Improving the Gilbert-Varshamov bound for permutation Codes in the Cayley metric and Kendall $\tau$-Metric

TL;DR

This paper improves the asymptotic Gilbert-Varshamov bound for permutation codes in Cayley and Kendall metrics by a factor of log(n), using graph theory techniques to establish larger code sizes.

Contribution

It provides a new asymptotic lower bound for permutation codes in Cayley and Kendall metrics, enhancing previous bounds by a logarithmic factor.

Findings

Improved lower bounds for permutation codes in Cayley and Kendall metrics.

Bound increases by a factor of log(n) compared to classical Gilbert-Varshamov bound.
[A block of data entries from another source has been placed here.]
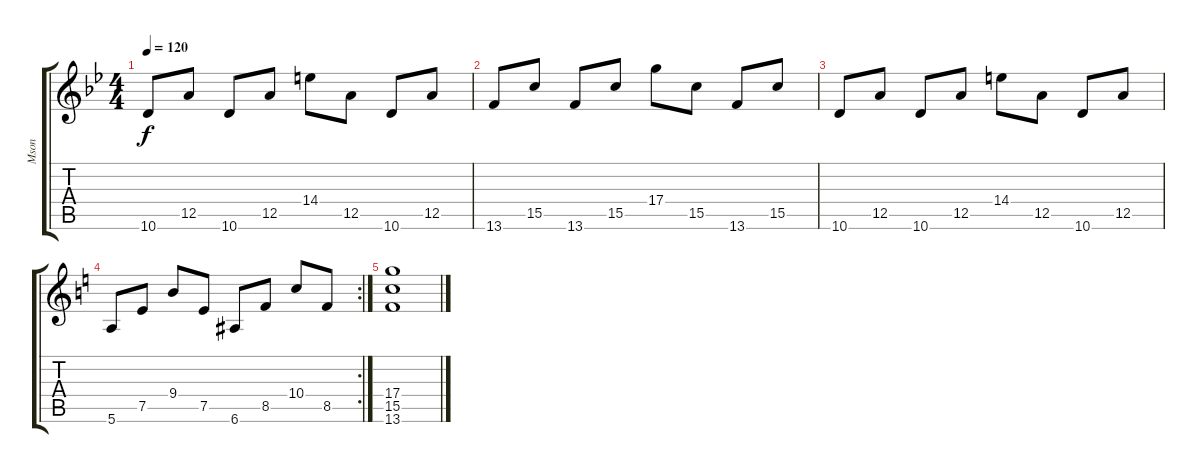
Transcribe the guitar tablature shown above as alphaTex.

\track ("Mson" "Mson") {instrument acousticguitarnylon}
\staff {score tabs}
\tuning (E4 B3 G3 D3 A2 E2) {hide}
\ts (4 4)
\tempo 120
\clef g2
\ks bb
10.6.8{dy f} 12.5.8 10.6.8 12.5.8 14.4.8 12.5.8 10.6.8 12.5.8 |
13.6.8 15.5.8 13.6.8 15.5.8 17.4.8 15.5.8 13.6.8 15.5.8 |
10.6.8 12.5.8 10.6.8 12.5.8 14.4.8 12.5.8 10.6.8 12.5.8 |
\rc 2
\ks c
5.6.8 7.5.8 9.4.8 7.5.8 6.6.8 8.5.8 10.4.8 8.5.8 |
(17.4 15.5 13.6).1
Uses graph theory techniques for the proof.

Abstract

The Cayley distance between two permutations $\pi, \sigma \in S_n$ is the minimum number of \textit{transpositions} required to obtain the permutation $\sigma$ from $\pi$. When we only allow adjacent transpositions, the minimum number of such transpositions to obtain $\sigma$ from $\pi$ is referred to the Kendall $\tau$-distance. A set $C$ of permutation words of length $n$ is called a $d$-Cayley permutation code if every pair of distinct permutations in $C$ has Cayley distance at least $d$. A $d$-Kendall permutation code is defined similarly. Let $C(n,d)$ and $K(n,d)$ be the maximum size of a $d$-Cayley and a $d$-Kendall permutation code of length $n$, respectively. In this paper, we improve the Gilbert-Varshamov bound asymptotically by a factor $\log(n)$, namely \[ C(n,d+1) \geq \Omega_d\left(\frac{n!\log n}{n^{2d}}\right) \text{ and } K(n,d+1) \geq \Omega_d\left(\frac{n! \log n}{n^d}\right).\] Our proof is based on graph theory techniques.